Good one, Rob ... I'm planning on Bringing This Up soon in an appropriate setting.

It happened also to me on other major cloud vendors instances (Amz Linux...).

Scanner flagged it but it was fully patched due to version unchanged.

The problem is that many scanners are "generic", they try to apply the best heuristics given the surface available, and this translate in many instances that they just parse version protocol headers.

So, one have to check if it is a false positive or not.

And usually in my experience they produce a lot of false positives due to the heterogeneity of the task and OSes.

Still the vendor did their patch, so it is a grey area.

I concur though that bumping the version would make life easier to the security team from the start.

IBM has the same attitude when it comes to AIX.  Although they run an even older version there.  I have a different case->idea pair for that situation.

True, I can use their response to post to the scanning report but is that what should be done?

Apparently it's a scary thing in the open source world to actually upgrade.

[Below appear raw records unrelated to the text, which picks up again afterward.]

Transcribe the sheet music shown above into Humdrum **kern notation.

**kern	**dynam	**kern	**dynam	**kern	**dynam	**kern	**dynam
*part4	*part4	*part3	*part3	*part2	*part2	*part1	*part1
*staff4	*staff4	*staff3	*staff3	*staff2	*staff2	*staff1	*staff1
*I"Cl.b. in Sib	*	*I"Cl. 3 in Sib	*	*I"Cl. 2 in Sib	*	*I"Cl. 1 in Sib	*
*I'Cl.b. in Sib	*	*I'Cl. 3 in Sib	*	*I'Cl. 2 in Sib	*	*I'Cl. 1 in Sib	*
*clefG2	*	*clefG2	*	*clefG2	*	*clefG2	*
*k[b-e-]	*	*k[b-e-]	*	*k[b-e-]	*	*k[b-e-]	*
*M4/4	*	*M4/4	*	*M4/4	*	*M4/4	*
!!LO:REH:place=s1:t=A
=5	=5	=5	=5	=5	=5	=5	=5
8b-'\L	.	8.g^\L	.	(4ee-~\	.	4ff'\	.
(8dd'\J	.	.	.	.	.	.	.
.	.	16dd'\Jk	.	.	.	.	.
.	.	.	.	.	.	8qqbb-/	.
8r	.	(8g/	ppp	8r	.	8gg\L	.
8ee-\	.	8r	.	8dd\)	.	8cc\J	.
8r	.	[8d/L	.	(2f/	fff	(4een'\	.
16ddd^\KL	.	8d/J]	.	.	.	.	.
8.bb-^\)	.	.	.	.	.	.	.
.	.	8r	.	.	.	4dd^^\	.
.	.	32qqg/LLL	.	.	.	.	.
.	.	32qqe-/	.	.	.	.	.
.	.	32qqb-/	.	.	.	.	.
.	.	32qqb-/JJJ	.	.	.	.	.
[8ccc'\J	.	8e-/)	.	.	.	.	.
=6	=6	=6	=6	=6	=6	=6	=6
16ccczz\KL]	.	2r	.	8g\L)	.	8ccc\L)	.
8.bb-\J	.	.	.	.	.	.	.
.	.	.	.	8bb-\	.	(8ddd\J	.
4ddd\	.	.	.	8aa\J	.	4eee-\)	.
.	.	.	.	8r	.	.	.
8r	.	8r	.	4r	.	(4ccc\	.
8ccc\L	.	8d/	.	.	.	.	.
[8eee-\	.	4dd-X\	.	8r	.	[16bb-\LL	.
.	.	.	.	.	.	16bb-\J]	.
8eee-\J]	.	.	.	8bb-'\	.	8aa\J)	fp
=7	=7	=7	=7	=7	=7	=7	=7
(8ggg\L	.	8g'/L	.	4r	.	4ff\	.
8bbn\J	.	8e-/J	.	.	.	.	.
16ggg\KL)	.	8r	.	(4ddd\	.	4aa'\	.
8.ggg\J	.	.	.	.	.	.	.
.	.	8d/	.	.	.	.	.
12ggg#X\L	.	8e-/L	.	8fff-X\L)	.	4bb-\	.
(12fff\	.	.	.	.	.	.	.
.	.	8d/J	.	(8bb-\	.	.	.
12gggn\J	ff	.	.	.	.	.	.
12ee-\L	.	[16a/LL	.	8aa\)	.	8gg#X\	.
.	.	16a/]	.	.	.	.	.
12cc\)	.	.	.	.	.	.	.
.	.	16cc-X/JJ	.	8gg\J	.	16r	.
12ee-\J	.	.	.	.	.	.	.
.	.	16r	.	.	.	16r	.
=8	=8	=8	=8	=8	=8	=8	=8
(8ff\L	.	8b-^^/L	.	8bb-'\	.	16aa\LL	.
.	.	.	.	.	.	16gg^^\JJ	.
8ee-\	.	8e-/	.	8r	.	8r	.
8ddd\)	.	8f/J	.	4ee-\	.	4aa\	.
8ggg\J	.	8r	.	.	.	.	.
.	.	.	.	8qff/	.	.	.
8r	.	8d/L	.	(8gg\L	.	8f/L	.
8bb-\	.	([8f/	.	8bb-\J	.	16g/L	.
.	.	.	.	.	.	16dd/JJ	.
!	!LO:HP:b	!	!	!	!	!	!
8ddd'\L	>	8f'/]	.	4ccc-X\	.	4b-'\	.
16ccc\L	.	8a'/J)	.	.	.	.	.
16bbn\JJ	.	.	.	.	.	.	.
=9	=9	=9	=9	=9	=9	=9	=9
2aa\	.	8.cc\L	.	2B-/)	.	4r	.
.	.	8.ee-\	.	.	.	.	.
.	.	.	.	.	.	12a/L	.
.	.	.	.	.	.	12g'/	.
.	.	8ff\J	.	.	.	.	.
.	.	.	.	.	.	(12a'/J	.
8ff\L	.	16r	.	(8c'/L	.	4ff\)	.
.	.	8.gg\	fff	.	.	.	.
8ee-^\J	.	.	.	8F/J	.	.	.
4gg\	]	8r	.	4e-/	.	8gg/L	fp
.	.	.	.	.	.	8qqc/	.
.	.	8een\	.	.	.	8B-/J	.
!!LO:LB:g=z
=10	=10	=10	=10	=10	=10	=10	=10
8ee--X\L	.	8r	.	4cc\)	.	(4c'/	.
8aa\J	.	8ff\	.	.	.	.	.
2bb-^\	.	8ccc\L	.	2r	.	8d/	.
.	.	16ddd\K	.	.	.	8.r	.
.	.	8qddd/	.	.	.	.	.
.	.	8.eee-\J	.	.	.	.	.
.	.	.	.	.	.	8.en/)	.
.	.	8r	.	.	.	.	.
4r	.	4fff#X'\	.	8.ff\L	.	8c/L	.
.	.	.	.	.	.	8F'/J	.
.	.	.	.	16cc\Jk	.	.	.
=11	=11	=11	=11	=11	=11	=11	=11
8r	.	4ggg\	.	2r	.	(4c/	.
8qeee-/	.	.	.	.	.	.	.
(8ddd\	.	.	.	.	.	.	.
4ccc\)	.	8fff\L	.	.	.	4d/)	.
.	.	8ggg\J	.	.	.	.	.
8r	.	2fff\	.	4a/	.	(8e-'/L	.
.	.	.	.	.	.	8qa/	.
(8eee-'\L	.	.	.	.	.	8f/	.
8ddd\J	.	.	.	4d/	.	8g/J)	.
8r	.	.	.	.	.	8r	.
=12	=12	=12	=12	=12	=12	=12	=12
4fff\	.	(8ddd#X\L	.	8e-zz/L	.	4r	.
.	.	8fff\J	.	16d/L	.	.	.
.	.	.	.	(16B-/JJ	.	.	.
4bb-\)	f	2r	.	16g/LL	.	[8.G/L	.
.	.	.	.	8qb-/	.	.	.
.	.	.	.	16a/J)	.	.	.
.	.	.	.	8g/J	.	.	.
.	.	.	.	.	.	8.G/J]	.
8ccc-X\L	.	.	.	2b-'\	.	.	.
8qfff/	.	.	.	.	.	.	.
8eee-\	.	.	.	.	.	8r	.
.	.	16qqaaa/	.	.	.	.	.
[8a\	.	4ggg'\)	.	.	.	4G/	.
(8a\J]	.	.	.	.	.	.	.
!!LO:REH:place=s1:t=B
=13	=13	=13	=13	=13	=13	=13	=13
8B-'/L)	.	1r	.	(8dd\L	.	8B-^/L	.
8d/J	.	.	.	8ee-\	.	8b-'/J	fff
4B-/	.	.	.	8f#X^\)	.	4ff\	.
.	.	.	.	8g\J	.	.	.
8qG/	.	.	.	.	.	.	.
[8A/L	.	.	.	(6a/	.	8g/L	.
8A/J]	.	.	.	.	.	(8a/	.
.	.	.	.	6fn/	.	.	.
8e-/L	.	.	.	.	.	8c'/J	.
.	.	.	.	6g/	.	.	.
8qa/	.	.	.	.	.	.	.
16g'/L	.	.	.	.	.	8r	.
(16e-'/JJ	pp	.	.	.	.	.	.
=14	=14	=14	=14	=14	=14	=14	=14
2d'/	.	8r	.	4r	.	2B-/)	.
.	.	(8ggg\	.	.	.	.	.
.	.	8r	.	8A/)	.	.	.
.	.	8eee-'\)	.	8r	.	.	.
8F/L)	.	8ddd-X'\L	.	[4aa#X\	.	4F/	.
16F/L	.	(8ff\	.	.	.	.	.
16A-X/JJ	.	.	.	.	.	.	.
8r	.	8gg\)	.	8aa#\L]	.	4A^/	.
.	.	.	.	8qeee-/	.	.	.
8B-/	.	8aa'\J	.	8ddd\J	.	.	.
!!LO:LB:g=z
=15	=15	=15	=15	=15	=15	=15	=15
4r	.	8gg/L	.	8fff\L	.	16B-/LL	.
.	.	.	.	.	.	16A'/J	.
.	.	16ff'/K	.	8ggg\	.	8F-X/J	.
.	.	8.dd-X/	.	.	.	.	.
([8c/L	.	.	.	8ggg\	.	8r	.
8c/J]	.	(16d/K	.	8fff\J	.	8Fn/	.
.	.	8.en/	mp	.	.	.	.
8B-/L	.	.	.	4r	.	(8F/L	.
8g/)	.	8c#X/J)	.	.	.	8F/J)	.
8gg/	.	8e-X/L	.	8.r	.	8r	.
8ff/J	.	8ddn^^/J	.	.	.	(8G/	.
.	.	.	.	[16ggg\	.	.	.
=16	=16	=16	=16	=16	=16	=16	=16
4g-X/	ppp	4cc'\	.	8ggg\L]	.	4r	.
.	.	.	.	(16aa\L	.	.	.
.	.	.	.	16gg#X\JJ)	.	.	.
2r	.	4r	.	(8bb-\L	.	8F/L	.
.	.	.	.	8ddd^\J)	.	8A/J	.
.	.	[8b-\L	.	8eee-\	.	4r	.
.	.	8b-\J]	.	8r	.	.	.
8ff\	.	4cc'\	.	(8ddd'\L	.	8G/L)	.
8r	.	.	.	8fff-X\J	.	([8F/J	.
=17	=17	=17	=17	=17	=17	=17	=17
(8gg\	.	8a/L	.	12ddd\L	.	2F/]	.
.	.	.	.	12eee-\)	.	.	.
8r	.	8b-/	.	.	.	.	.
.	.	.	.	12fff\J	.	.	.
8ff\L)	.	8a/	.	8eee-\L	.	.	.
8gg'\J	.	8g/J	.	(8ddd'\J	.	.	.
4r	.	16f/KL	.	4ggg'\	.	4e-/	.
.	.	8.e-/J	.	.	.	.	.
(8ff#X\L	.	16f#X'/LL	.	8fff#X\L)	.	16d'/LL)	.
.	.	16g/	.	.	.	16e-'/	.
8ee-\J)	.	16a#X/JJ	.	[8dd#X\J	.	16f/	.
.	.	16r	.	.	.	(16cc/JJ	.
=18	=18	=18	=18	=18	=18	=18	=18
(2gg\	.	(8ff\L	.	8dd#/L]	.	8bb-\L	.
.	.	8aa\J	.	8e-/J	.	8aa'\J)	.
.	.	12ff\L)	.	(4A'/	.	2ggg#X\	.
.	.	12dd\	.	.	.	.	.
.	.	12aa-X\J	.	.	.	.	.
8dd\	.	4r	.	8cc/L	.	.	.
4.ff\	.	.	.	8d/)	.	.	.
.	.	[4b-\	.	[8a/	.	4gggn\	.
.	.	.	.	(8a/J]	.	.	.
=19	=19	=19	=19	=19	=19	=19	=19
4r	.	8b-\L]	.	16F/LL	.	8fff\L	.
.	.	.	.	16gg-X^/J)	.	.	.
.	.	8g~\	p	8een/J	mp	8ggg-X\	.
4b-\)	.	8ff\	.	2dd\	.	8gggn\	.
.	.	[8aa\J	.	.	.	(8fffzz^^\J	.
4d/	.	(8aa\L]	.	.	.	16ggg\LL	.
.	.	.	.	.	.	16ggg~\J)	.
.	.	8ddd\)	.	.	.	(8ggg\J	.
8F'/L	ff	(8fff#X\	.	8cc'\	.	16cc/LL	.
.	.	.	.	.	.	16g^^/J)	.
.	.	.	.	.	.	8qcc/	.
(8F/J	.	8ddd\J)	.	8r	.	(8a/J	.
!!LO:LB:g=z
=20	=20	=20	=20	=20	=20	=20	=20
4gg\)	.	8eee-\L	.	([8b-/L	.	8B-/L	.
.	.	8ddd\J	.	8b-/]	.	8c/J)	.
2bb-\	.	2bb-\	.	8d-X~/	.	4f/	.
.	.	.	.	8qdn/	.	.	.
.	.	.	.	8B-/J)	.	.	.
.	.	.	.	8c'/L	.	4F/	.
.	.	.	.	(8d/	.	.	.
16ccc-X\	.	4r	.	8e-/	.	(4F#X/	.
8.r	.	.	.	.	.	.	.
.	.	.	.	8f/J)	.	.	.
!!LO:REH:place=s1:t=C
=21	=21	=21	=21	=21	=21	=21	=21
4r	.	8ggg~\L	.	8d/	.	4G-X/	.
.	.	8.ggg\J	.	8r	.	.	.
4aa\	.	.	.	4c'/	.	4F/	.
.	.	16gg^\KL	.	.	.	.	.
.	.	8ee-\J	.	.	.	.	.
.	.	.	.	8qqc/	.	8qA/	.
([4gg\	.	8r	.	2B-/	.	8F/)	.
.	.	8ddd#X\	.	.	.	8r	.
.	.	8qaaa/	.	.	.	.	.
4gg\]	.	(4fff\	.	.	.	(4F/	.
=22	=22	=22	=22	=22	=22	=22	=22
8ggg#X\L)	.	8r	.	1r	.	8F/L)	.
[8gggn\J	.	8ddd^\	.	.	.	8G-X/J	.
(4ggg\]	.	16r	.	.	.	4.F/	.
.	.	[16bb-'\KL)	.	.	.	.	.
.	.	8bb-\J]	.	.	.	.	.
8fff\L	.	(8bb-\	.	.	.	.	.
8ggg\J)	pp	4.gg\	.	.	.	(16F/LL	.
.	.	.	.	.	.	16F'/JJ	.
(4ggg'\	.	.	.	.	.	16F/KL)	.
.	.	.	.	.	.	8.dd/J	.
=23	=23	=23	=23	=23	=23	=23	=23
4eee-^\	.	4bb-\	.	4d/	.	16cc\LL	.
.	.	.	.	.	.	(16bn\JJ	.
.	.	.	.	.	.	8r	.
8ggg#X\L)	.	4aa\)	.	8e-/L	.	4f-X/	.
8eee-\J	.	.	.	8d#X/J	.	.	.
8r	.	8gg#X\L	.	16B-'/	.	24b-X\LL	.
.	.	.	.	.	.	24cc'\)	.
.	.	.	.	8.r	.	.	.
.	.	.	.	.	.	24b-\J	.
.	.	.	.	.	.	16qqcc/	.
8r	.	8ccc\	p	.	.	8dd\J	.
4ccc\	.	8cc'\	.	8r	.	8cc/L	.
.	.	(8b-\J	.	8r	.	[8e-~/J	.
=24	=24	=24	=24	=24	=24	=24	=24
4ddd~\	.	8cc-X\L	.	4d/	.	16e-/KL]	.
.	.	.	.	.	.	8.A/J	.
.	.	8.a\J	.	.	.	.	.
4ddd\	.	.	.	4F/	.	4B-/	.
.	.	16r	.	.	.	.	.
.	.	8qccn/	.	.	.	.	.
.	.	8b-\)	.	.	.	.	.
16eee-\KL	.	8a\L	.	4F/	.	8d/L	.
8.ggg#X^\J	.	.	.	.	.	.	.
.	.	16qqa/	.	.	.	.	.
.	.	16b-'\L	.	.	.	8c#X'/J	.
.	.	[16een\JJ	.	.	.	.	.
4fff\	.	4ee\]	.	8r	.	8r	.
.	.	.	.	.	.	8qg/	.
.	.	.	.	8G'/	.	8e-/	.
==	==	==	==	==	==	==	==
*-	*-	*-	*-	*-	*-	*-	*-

Rob, there are complete packages on the OpenSSH website for several architectures, but not IBM i.
That means IBM compiles from source.
And typical from platform to platform is that there are little differences, especially where certain files are located.
So IBM engineers must modify, compile, install, and test their build of OpenSSH.
And since it is so important, they of course have to read the latest changes from the OpenSSH community and watch out for backdoors. It does happen, and did happen last month in an intermediate release of OpenSSH due to the back-dooring of xz, a sub-component of OpenSSH.
So it's not always simple and straightforward.
My opinion is that OpenSSH is mission critical in nearly every shop now, so perhaps the priority of keeping up with the OpenSSH community and changes should  become elevated a tad in priority, and I will express that opinion politely when asked.